▶ Task prompt: Reproduce the data below, swapping "join-pane" for "move-pane" everywhere it occurs and leaving everything else unchanged.

>>

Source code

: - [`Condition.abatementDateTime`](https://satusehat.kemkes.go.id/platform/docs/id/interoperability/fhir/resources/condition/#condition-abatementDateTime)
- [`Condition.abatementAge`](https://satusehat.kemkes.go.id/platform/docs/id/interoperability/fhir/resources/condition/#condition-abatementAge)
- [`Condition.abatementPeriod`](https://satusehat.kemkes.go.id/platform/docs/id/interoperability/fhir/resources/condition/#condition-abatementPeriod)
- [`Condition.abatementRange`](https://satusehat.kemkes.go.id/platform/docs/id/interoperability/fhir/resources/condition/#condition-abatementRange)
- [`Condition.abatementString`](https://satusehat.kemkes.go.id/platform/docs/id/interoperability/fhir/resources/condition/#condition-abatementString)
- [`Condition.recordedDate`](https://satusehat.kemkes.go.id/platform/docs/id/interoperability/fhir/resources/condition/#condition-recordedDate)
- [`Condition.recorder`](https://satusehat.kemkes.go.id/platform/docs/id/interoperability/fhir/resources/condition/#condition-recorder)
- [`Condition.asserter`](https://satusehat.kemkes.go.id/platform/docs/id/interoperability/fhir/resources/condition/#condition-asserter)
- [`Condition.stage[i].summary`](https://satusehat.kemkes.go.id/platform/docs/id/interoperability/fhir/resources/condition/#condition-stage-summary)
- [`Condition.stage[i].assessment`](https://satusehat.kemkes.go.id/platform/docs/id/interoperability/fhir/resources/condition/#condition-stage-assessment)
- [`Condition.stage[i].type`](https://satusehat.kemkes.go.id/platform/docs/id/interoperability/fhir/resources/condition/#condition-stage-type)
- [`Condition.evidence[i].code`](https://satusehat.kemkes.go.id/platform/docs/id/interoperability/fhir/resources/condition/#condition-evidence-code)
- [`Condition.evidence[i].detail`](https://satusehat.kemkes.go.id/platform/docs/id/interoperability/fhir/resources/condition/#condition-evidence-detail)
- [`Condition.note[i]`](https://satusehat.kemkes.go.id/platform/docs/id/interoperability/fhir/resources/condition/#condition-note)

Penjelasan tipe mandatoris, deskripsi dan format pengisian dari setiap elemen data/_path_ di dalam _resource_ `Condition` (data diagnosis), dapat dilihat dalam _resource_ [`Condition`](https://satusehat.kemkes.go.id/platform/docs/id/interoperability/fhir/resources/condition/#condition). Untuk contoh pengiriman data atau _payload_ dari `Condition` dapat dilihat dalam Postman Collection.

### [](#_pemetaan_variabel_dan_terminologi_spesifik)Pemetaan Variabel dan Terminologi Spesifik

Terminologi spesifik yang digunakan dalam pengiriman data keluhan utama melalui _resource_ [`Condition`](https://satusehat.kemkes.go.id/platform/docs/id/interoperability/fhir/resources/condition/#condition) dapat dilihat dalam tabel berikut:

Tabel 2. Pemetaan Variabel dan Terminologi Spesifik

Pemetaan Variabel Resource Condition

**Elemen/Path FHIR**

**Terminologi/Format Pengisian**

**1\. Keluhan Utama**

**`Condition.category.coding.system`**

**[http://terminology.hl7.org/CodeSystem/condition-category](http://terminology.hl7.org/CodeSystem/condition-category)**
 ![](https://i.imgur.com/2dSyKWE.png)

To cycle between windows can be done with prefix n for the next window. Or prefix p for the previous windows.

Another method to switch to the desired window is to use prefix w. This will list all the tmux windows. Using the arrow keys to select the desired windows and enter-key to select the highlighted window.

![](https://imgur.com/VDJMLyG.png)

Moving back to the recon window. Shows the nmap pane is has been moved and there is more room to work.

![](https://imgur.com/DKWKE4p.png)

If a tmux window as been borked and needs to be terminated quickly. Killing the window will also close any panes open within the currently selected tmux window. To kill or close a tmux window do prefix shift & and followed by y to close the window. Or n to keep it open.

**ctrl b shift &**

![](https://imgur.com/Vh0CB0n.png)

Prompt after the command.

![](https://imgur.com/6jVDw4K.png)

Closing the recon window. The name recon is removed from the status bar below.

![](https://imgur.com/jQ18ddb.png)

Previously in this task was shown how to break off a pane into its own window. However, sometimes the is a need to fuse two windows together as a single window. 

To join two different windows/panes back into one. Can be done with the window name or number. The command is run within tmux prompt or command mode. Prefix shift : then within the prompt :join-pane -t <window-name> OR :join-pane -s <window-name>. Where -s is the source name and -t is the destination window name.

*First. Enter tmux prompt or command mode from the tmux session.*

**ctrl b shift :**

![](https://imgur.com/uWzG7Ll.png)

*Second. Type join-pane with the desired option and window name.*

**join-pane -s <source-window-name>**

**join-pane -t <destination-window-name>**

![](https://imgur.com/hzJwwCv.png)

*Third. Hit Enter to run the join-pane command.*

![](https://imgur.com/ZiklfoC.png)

<<

▶ Written response:
Source code

: - [`Condition.abatementDateTime`](https://satusehat.kemkes.go.id/platform/docs/id/interoperability/fhir/resources/condition/#condition-abatementDateTime)
- [`Condition.abatementAge`](https://satusehat.kemkes.go.id/platform/docs/id/interoperability/fhir/resources/condition/#condition-abatementAge)
- [`Condition.abatementPeriod`](https://satusehat.kemkes.go.id/platform/docs/id/interoperability/fhir/resources/condition/#condition-abatementPeriod)
- [`Condition.abatementRange`](https://satusehat.kemkes.go.id/platform/docs/id/interoperability/fhir/resources/condition/#condition-abatementRange)
- [`Condition.abatementString`](https://satusehat.kemkes.go.id/platform/docs/id/interoperability/fhir/resources/condition/#condition-abatementString)
- [`Condition.recordedDate`](https://satusehat.kemkes.go.id/platform/docs/id/interoperability/fhir/resources/condition/#condition-recordedDate)
- [`Condition.recorder`](https://satusehat.kemkes.go.id/platform/docs/id/interoperability/fhir/resources/condition/#condition-recorder)
- [`Condition.asserter`](https://satusehat.kemkes.go.id/platform/docs/id/interoperability/fhir/resources/condition/#condition-asserter)
- [`Condition.stage[i].summary`](https://satusehat.kemkes.go.id/platform/docs/id/interoperability/fhir/resources/condition/#condition-stage-summary)
- [`Condition.stage[i].assessment`](https://satusehat.kemkes.go.id/platform/docs/id/interoperability/fhir/resources/condition/#condition-stage-assessment)
- [`Condition.stage[i].type`](https://satusehat.kemkes.go.id/platform/docs/id/interoperability/fhir/resources/condition/#condition-stage-type)
- [`Condition.evidence[i].code`](https://satusehat.kemkes.go.id/platform/docs/id/interoperability/fhir/resources/condition/#condition-evidence-code)
- [`Condition.evidence[i].detail`](https://satusehat.kemkes.go.id/platform/docs/id/interoperability/fhir/resources/condition/#condition-evidence-detail)
- [`Condition.note[i]`](https://satusehat.kemkes.go.id/platform/docs/id/interoperability/fhir/resources/condition/#condition-note)

Penjelasan tipe mandatoris, deskripsi dan format pengisian dari setiap elemen data/_path_ di dalam _resource_ `Condition` (data diagnosis), dapat dilihat dalam _resource_ [`Condition`](https://satusehat.kemkes.go.id/platform/docs/id/interoperability/fhir/resources/condition/#condition). Untuk contoh pengiriman data atau _payload_ dari `Condition` dapat dilihat dalam Postman Collection.

### [](#_pemetaan_variabel_dan_terminologi_spesifik)Pemetaan Variabel dan Terminologi Spesifik

Terminologi spesifik yang digunakan dalam pengiriman data keluhan utama melalui _resource_ [`Condition`](https://satusehat.kemkes.go.id/platform/docs/id/interoperability/fhir/resources/condition/#condition) dapat dilihat dalam tabel berikut:

Tabel 2. Pemetaan Variabel dan Terminologi Spesifik

Pemetaan Variabel Resource Condition

**Elemen/Path FHIR**

**Terminologi/Format Pengisian**

**1\. Keluhan Utama**

**`Condition.category.coding.system`**

**[http://terminology.hl7.org/CodeSystem/condition-category](http://terminology.hl7.org/CodeSystem/condition-category)**
 ![](https://i.imgur.com/2dSyKWE.png)

To cycle between windows can be done with prefix n for the next window. Or prefix p for the previous windows.

Another method to switch to the desired window is to use prefix w. This will list all the tmux windows. Using the arrow keys to select the desired windows and enter-key to select the highlighted window.

![](https://imgur.com/VDJMLyG.png)

Moving back to the recon window. Shows the nmap pane is has been moved and there is more room to work.

![](https://imgur.com/DKWKE4p.png)

If a tmux window as been borked and needs to be terminated quickly. Killing the window will also close any panes open within the currently selected tmux window. To kill or close a tmux window do prefix shift & and followed by y to close the window. Or n to keep it open.

**ctrl b shift &**

![](https://imgur.com/Vh0CB0n.png)

Prompt after the command.

![](https://imgur.com/6jVDw4K.png)

Closing the recon window. The name recon is removed from the status bar below.

![](https://imgur.com/jQ18ddb.png)

Previously in this task was shown how to break off a pane into its own window. However, sometimes the is a need to fuse two windows together as a single window. 

To join two different windows/panes back into one. Can be done with the window name or number. The command is run within tmux prompt or command mode. Prefix shift : then within the prompt :move-pane -t <window-name> OR :move-pane -s <window-name>. Where -s is the source name and -t is the destination window name.

*First. Enter tmux prompt or command mode from the tmux session.*

**ctrl b shift :**

![](https://imgur.com/uWzG7Ll.png)

*Second. Type move-pane with the desired option and window name.*

**move-pane -s <source-window-name>**

**move-pane -t <destination-window-name>**

![](https://imgur.com/hzJwwCv.png)

*Third. Hit Enter to run the move-pane command.*

![](https://imgur.com/ZiklfoC.png)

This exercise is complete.